Aufgabenstellung 1:
Schreiben Sie aus dem Textauszug zur Umweltpolitik den Abschnitt von „MERKEL: Es läßt“ bis einschließlich „Europa nicht erreichbar.“ wortgetreu ab.
Aufgabenstellung 2:
Welche Steuer soll laut dem Textauszug zur Umweltpolitik nach dem Willen der Bundesregierung europaweit eingeführt werden?
Aufgabenstellung 3:
Führen Sie den Textauszug zur Umweltpolitik im Anschluss an seinen letzten Satz weiter.

Textauszug:
========

MERKEL: Es läßt sich so leicht vom Verordnungsgestrüpp reden. Welche wollen Sie denn so einfach mal streichen? Aber natürlich halte ich es auch für richtig, in der Umweltpolitik ein paar wenige, überschaubare Ziele zu definieren. Zunächst mal müssen wir unsere Atmosphäre schützen, Stichworte sind FCKW, Ozon und Klima. Die Bundesregierung hat gesagt: Europaweit soll eine Kohlendioxidbesteuerung eingeführt werden. Es nützt uns nichts, wenn alle Zementwerke nach Polen und in die Niederlande gehen. Nur eine CO2-Besteuerung ist zur Zeit in Europa nicht erreichbar.

BODE: Wenn die Bundesregierung sich für eine Energiesteuer so ins Zeug legen würde wie für das Reinheitsgebot deutscher Biere, dann wäre schon viel gewonnen.

========

Bereitgestellte Daten:
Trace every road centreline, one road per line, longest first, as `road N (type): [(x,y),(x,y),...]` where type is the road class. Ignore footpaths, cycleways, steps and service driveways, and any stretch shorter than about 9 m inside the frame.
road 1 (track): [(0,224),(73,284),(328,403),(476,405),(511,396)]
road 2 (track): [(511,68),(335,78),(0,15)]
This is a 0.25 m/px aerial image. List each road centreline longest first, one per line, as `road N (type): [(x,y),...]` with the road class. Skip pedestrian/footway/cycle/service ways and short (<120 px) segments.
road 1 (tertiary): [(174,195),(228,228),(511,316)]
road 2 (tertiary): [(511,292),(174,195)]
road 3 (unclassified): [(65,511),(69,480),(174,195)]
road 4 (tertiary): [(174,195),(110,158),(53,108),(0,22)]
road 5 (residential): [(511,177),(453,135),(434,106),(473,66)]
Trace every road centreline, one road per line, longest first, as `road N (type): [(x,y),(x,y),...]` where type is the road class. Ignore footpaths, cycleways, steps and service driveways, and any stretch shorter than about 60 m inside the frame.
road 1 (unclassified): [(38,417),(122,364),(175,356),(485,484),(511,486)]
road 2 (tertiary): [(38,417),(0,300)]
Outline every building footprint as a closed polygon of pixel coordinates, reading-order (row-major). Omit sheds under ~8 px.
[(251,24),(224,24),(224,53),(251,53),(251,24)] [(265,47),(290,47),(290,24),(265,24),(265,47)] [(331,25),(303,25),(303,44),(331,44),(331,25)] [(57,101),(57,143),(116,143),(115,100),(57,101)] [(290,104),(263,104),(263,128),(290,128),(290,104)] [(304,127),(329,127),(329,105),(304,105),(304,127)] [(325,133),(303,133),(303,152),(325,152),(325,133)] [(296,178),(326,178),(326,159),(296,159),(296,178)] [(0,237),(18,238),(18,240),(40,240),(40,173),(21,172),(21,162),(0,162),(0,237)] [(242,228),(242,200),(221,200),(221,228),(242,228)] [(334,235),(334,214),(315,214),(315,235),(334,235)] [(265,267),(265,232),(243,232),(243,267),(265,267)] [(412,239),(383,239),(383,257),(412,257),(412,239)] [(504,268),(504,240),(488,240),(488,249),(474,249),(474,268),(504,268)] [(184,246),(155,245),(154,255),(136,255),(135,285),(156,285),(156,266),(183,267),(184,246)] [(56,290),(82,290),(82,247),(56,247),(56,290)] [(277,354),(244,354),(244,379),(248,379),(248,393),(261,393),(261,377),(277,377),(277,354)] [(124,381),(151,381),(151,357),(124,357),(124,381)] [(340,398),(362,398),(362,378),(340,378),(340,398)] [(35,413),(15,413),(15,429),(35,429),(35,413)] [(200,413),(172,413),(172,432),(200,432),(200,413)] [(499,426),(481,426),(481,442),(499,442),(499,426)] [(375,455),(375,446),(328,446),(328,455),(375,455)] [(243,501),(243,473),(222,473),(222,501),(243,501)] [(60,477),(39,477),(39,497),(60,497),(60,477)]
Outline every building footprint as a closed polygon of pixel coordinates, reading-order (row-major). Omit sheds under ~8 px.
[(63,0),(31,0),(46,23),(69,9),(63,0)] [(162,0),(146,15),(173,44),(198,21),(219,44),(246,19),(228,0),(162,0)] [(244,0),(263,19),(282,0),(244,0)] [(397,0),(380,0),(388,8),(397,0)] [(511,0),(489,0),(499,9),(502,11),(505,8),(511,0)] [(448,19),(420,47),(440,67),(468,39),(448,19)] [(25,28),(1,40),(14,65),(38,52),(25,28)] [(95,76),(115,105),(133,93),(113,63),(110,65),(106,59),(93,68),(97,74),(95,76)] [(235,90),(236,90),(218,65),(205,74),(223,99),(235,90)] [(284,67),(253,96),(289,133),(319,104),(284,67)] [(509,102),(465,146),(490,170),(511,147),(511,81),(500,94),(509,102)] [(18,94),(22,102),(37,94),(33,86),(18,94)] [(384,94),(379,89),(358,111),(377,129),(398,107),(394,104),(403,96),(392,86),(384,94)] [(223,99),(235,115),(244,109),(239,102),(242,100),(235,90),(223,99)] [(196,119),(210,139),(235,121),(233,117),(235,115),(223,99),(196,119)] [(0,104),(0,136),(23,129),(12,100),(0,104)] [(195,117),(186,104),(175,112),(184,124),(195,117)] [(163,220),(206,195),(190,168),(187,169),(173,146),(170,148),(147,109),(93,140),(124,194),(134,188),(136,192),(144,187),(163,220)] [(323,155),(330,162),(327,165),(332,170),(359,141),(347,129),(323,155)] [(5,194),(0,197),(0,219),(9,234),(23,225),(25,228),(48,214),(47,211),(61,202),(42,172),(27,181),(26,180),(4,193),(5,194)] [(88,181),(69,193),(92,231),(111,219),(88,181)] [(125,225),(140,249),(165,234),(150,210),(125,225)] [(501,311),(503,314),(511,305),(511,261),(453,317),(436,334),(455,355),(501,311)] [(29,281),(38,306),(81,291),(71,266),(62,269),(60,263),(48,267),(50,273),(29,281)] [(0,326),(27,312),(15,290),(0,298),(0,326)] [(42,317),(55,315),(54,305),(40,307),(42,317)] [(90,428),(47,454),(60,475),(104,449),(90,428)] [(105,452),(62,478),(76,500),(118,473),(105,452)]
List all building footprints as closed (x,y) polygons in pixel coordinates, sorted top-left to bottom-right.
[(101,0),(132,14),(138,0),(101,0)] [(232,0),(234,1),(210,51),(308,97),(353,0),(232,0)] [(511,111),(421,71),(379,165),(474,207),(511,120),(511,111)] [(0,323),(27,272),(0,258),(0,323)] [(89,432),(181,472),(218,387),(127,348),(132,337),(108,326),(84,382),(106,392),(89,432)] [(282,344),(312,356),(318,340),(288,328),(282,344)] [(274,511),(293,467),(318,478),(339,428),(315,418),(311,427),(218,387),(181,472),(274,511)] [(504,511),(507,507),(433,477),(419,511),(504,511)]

========

Antwort 1:
MERKEL: Es läßt sich so leicht vom Verordnungsgestrüpp reden. Welche wollen Sie denn so einfach mal streichen? Aber natürlich halte ich es auch für richtig, in der Umweltpolitik ein paar wenige, überschaubare Ziele zu definieren. Zunächst mal müssen wir unsere Atmosphäre schützen, Stichworte sind FCKW, Ozon und Klima. Die Bundesregierung hat gesagt: Europaweit soll eine Kohlendioxidbesteuerung eingeführt werden. Es nützt uns nichts, wenn alle Zementwerke nach Polen und in die Niederlande gehen. Nur eine CO2-Besteuerung ist zur Zeit in Europa nicht erreichbar.

Antwort 2:
Eine Kohlendioxidbesteuerung.

Antwort 3:
MERKEL: Ein deutscher Alleingang nutzt niemandem, und ich muß im Gegensatz zu Ihnen Mehrheiten schaffen.

BODE: Sie setzen sich doch für vieles gar nicht erst ein.

MERKEL: Damit machen Sie es sich sehr einfach. Ich muß Kompromisse suchen, Interessen ausgleichen.

BODE: Die Umweltpolitik wird heutzutage vom Forschungs-, Wirtschafts-, Verkehrs- und Finanzminister gemacht.

MERKEL: Na klar. Ich werde Sie an Ihre Verbündeten bei Gelegenheit erinnern. Wir sollten wieder sachlich werden: Im neuesten Worldwatch-Bericht kommt Deutschland in Sachen Klimaschutz relativ gut weg. Auch der World Wide Fund for Nature hat uns gerade gelobt als eines der führenden Länder in der Klimapolitik.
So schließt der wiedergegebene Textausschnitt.